We had a really fascinating situation with three cow elk and their three calves which spent almost two weeks on a small island at the confluence of Soda Butte Creek and the Lamar River. It seemed to be a clever survival strategy as the cows periodically forded the river to graze on the grassy bank and then returned to the island to nurse the calves. The Druid wolves knew they were there and sometimes harassed them, but the cows would charge off the island and chase the wolves away with a fury.
One especially dramatic evening, complete with a booming thunderstorm and a double rainbow (which ended at the Druid den forest!), one calf somehow ended up on the mainland shore. We held our breath as the calf sheltered in a log jam while a black Druid wolf stood directly above it on the river bank. The wolf must not have seen or smelled the calf, however, and soon went on its way. The cow finally convinced the calf to brave the torrent, and a cheer arose as the little fellow made it back to the island. The perfect evening ended with the most beautiful mauve, rose, peach, apricot and cream Lamar sunset.
I wish the elk calves’ saga had ended there, but, sadly, the next day I received the news that the calf had tried again to cross the river and had drowned. Another cow and calf had already departed the island and may have survived.
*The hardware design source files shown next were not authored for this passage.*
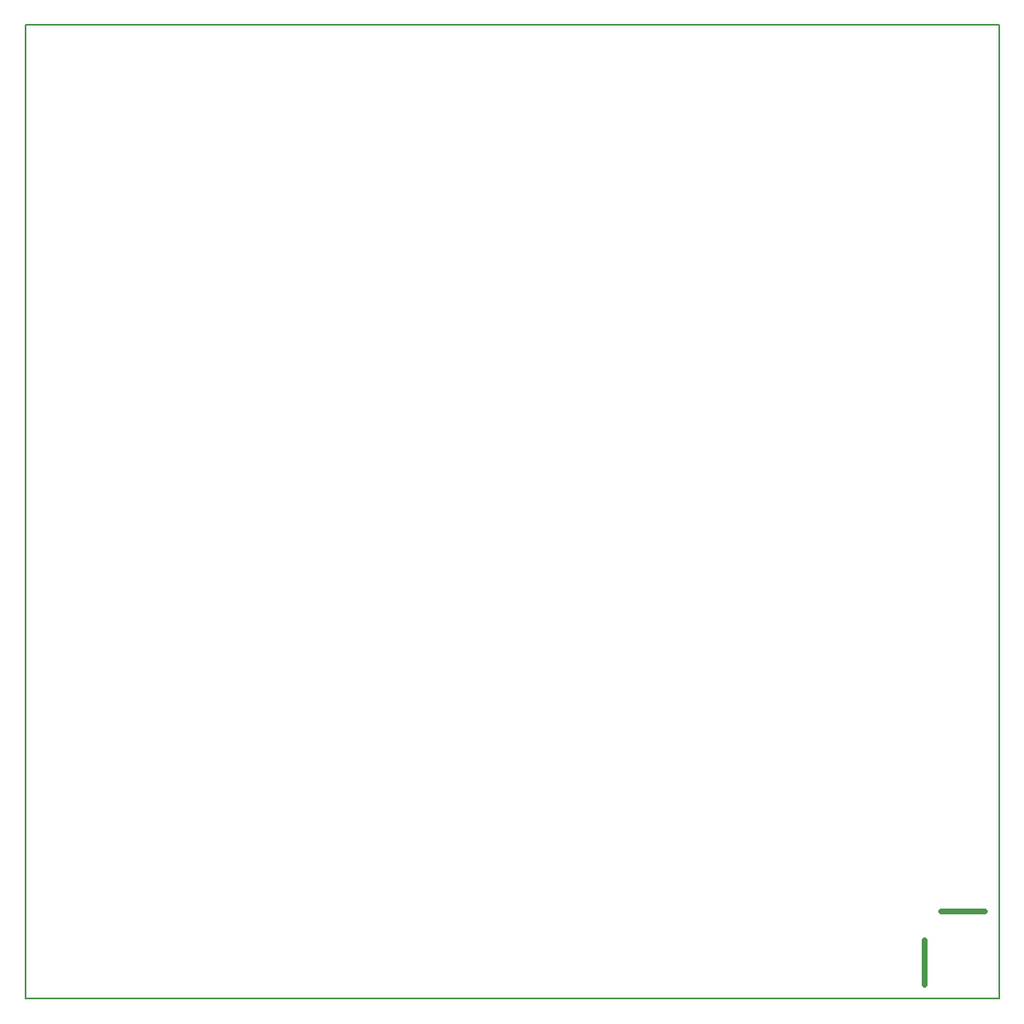
<source format=gko>
G04 start of page 4 for group 2 idx 4 *
G04 Title: roomunit, outline *
G04 Creator: pcb 1.99z *
G04 CreationDate: mån  6 apr 2015 21:39:44 UTC *
G04 For: jonatan *
G04 Format: Gerber/RS-274X *
G04 PCB-Dimensions (mm): 100.00 100.00 *
G04 PCB-Coordinate-Origin: lower left *
%MOMM*%
%FSLAX43Y43*%
%LNOUTLINE*%
%ADD85C,0.600*%
%ADD84C,0.200*%
G54D84*X0Y100000D02*Y0D01*
X100000D01*
Y100000D01*
X0D01*
G54D85*X94000Y9000D02*X98500D01*
X92300Y1500D02*Y6000D01*
M02*

</source>
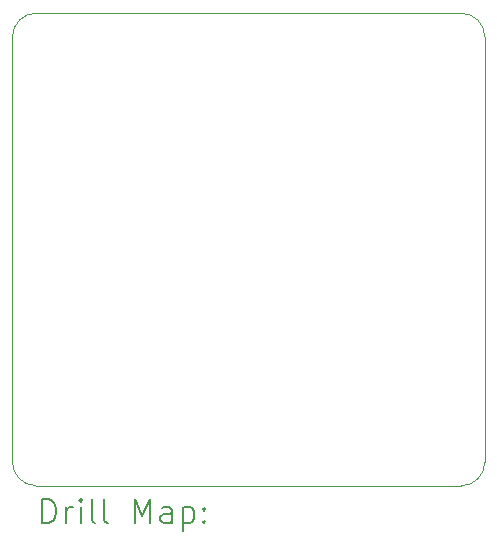
<source format=gbr>
%FSLAX45Y45*%
G04 Gerber Fmt 4.5, Leading zero omitted, Abs format (unit mm)*
G04 Created by KiCad (PCBNEW (6.0.1-0)) date 2022-02-13 16:40:21*
%MOMM*%
%LPD*%
G01*
G04 APERTURE LIST*
%TA.AperFunction,Profile*%
%ADD10C,0.100000*%
%TD*%
%ADD11C,0.200000*%
G04 APERTURE END LIST*
D10*
X16000000Y-8200000D02*
G75*
G03*
X15800000Y-8000000I-200000J0D01*
G01*
X12000000Y-11800000D02*
X12000000Y-8200000D01*
X12200000Y-8000000D02*
X15800000Y-8000000D01*
X15800000Y-12000000D02*
X12200000Y-12000000D01*
X15800000Y-12000000D02*
G75*
G03*
X16000000Y-11800000I0J200000D01*
G01*
X12200000Y-8000000D02*
G75*
G03*
X12000000Y-8200000I0J-200000D01*
G01*
X12000000Y-11800000D02*
G75*
G03*
X12200000Y-12000000I200000J0D01*
G01*
X16000000Y-8200000D02*
X16000000Y-11800000D01*
D11*
X12252619Y-12315476D02*
X12252619Y-12115476D01*
X12300238Y-12115476D01*
X12328809Y-12125000D01*
X12347857Y-12144048D01*
X12357381Y-12163095D01*
X12366905Y-12201190D01*
X12366905Y-12229762D01*
X12357381Y-12267857D01*
X12347857Y-12286905D01*
X12328809Y-12305952D01*
X12300238Y-12315476D01*
X12252619Y-12315476D01*
X12452619Y-12315476D02*
X12452619Y-12182143D01*
X12452619Y-12220238D02*
X12462143Y-12201190D01*
X12471667Y-12191667D01*
X12490714Y-12182143D01*
X12509762Y-12182143D01*
X12576428Y-12315476D02*
X12576428Y-12182143D01*
X12576428Y-12115476D02*
X12566905Y-12125000D01*
X12576428Y-12134524D01*
X12585952Y-12125000D01*
X12576428Y-12115476D01*
X12576428Y-12134524D01*
X12700238Y-12315476D02*
X12681190Y-12305952D01*
X12671667Y-12286905D01*
X12671667Y-12115476D01*
X12805000Y-12315476D02*
X12785952Y-12305952D01*
X12776428Y-12286905D01*
X12776428Y-12115476D01*
X13033571Y-12315476D02*
X13033571Y-12115476D01*
X13100238Y-12258333D01*
X13166905Y-12115476D01*
X13166905Y-12315476D01*
X13347857Y-12315476D02*
X13347857Y-12210714D01*
X13338333Y-12191667D01*
X13319286Y-12182143D01*
X13281190Y-12182143D01*
X13262143Y-12191667D01*
X13347857Y-12305952D02*
X13328809Y-12315476D01*
X13281190Y-12315476D01*
X13262143Y-12305952D01*
X13252619Y-12286905D01*
X13252619Y-12267857D01*
X13262143Y-12248809D01*
X13281190Y-12239286D01*
X13328809Y-12239286D01*
X13347857Y-12229762D01*
X13443095Y-12182143D02*
X13443095Y-12382143D01*
X13443095Y-12191667D02*
X13462143Y-12182143D01*
X13500238Y-12182143D01*
X13519286Y-12191667D01*
X13528809Y-12201190D01*
X13538333Y-12220238D01*
X13538333Y-12277381D01*
X13528809Y-12296428D01*
X13519286Y-12305952D01*
X13500238Y-12315476D01*
X13462143Y-12315476D01*
X13443095Y-12305952D01*
X13624048Y-12296428D02*
X13633571Y-12305952D01*
X13624048Y-12315476D01*
X13614524Y-12305952D01*
X13624048Y-12296428D01*
X13624048Y-12315476D01*
X13624048Y-12191667D02*
X13633571Y-12201190D01*
X13624048Y-12210714D01*
X13614524Y-12201190D01*
X13624048Y-12191667D01*
X13624048Y-12210714D01*
M02*

</source>
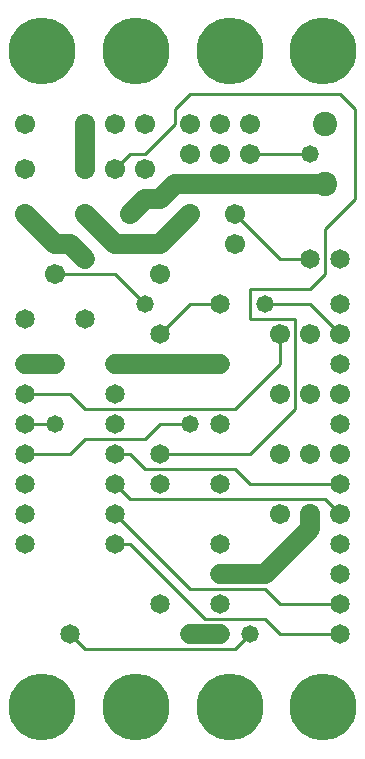
<source format=gbl>
%MOIN*%
%FSLAX25Y25*%
G04 D10 used for Character Trace; *
G04     Circle (OD=.01000) (No hole)*
G04 D11 used for Power Trace; *
G04     Circle (OD=.06700) (No hole)*
G04 D12 used for Signal Trace; *
G04     Circle (OD=.01100) (No hole)*
G04 D13 used for Via; *
G04     Circle (OD=.05800) (Round. Hole ID=.02800)*
G04 D14 used for Component hole; *
G04     Circle (OD=.06500) (Round. Hole ID=.03500)*
G04 D15 used for Component hole; *
G04     Circle (OD=.06700) (Round. Hole ID=.04300)*
G04 D16 used for Component hole; *
G04     Circle (OD=.08100) (Round. Hole ID=.05100)*
G04 D17 used for Component hole; *
G04     Circle (OD=.08900) (Round. Hole ID=.05900)*
G04 D18 used for Component hole; *
G04     Circle (OD=.11300) (Round. Hole ID=.08300)*
G04 D19 used for Component hole; *
G04     Circle (OD=.16000) (Round. Hole ID=.13000)*
G04 D20 used for Component hole; *
G04     Circle (OD=.18300) (Round. Hole ID=.15300)*
G04 D21 used for Component hole; *
G04     Circle (OD=.22291) (Round. Hole ID=.19291)*
%ADD10C,.01000*%
%ADD11C,.06700*%
%ADD12C,.01100*%
%ADD13C,.05800*%
%ADD14C,.06500*%
%ADD15C,.06700*%
%ADD16C,.08100*%
%ADD17C,.08900*%
%ADD18C,.11300*%
%ADD19C,.16000*%
%ADD20C,.18300*%
%ADD21C,.22291*%
%IPPOS*%
%LPD*%
G90*X0Y0D02*D21*X15625Y15625D03*D12*              
X30000Y35000D02*X80000D01*X85000Y40000D01*D13*D03*
D12*X95000D02*X90000Y45000D01*X95000Y40000D02*    
X115000D01*D14*D03*Y50000D03*D12*X95000D01*       
X90000Y55000D01*X65000D01*X40000Y80000D01*D14*D03*
D12*X45000Y85000D02*X110000D01*X115000Y80000D01*  
D15*D03*D14*Y90000D03*D12*X85000D01*              
X80000Y95000D01*X50000D01*X45000Y100000D01*       
X40000D01*D14*D03*D12*X25000D02*X30000Y105000D01* 
X10000Y100000D02*X25000D01*D14*X10000D03*D13*     
X20000Y110000D03*D12*X10000D01*D14*D03*Y120000D03*
D12*X25000D01*X30000Y115000D01*X80000D01*         
X95000Y130000D01*Y140000D01*D15*D03*D12*          
X100000Y115000D02*Y145000D01*X85000Y100000D02*    
X100000Y115000D01*X55000Y100000D02*X85000D01*D14* 
X55000D03*D12*X30000Y105000D02*X50000D01*D14*     
X40000Y110000D03*Y120000D03*Y90000D03*D12*        
X45000Y85000D01*D14*X55000Y90000D03*              
X40000Y70000D03*D12*X45000D01*X70000Y45000D01*    
X90000D01*D14*X75000Y60000D03*D11*X90000D01*      
X105000Y75000D01*Y80000D01*D15*D03*D14*           
X115000Y70000D03*D15*X95000Y80000D03*             
X115000Y100000D03*X105000D03*X95000D03*D14*       
X115000Y60000D03*X75000Y110000D03*Y50000D03*      
X115000Y110000D03*X75000Y90000D03*Y70000D03*      
X65000Y40000D03*D11*X75000D01*D14*D03*            
X55000Y50000D03*D21*X78125Y15625D03*X46875D03*    
X109375D03*D12*X30000Y35000D02*X25000Y40000D01*   
D14*D03*X10000Y70000D03*Y80000D03*Y90000D03*D12*  
X50000Y105000D02*X55000Y110000D01*X65000D01*D13*  
D03*D14*X75000Y130000D03*D11*X40000D01*D14*D03*   
X55000Y140000D03*D12*X65000Y150000D01*X75000D01*  
D14*D03*D12*X85000Y145000D02*X100000D01*D15*      
X105000Y140000D03*D12*X115000D02*                 
X105000Y150000D01*D15*X115000Y140000D03*D12*      
X90000Y150000D02*X105000D01*D13*X90000D03*D12*    
X85000Y145000D02*Y155000D01*X105000D01*           
X110000Y160000D01*Y175000D01*X120000Y185000D01*   
Y215000D01*X115000Y220000D01*X65000D01*           
X60000Y215000D01*Y210000D01*X50000Y200000D01*     
X45000D01*X40000Y195000D01*D15*D03*D11*           
X45000Y180000D02*X50000Y185000D01*D15*            
X45000Y180000D03*D11*X50000Y185000D02*X55000D01*  
X60000Y190000D01*X80000D01*D15*D03*D11*X110000D01*
D16*D03*D13*X105000Y200000D03*D12*X85000D01*D15*  
D03*X75000Y210000D03*X85000D03*X75000Y200000D03*  
X65000Y180000D03*D11*X55000Y170000D01*X40000D01*  
X30000Y180000D01*D15*D03*D11*X20000Y170000D02*    
X25000D01*X30000Y165000D01*D13*D03*D12*           
X50000Y150000D02*X40000Y160000D01*D13*            
X50000Y150000D03*D12*X20000Y160000D02*X40000D01*  
D15*X20000D03*D11*Y170000D02*X10000Y180000D01*D15*
D03*Y195000D03*X30000D03*D11*Y210000D01*D15*D03*  
X40000D03*X50000Y195000D03*Y210000D03*X10000D03*  
D21*X46875Y234375D03*X15625D03*D15*               
X65000Y200000D03*Y210000D03*X80000Y170000D03*     
Y180000D03*D12*X95000Y165000D01*X105000D01*D14*   
D03*X115000D03*Y150000D03*Y130000D03*D15*         
X95000Y120000D03*D16*X110000Y210000D03*D15*       
X105000Y120000D03*X115000D03*X55000Y160000D03*D21*
X109375Y234375D03*X78125D03*D14*X30000Y145000D03* 
D13*X20000Y130000D03*D11*X10000D01*D14*D03*       
Y145000D03*M02*                                   

</source>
However, the one remaining calf, possibly injured, would not nurse and also died.
A few days later, I saw the black Druid female “Dull Bar” feeding on the last calf’s body on the island. She then picked it up, swam the river with it in her mouth, and carried it all the way across Lamar Valley to the traditional Druid rendezvous site. I secretly hoped that the Druid adults and a bunch of little pups would run out to greet her, just like in the old days when the great 21M reigned as alpha. Though no other wolves appeared, it was heart-warming to know that this granddaughter of 21M (and possibly a mother this year of some of his great-grandpups) will help to carry on the Druid Peak pack’s traditions and keep 21M’s memory alive.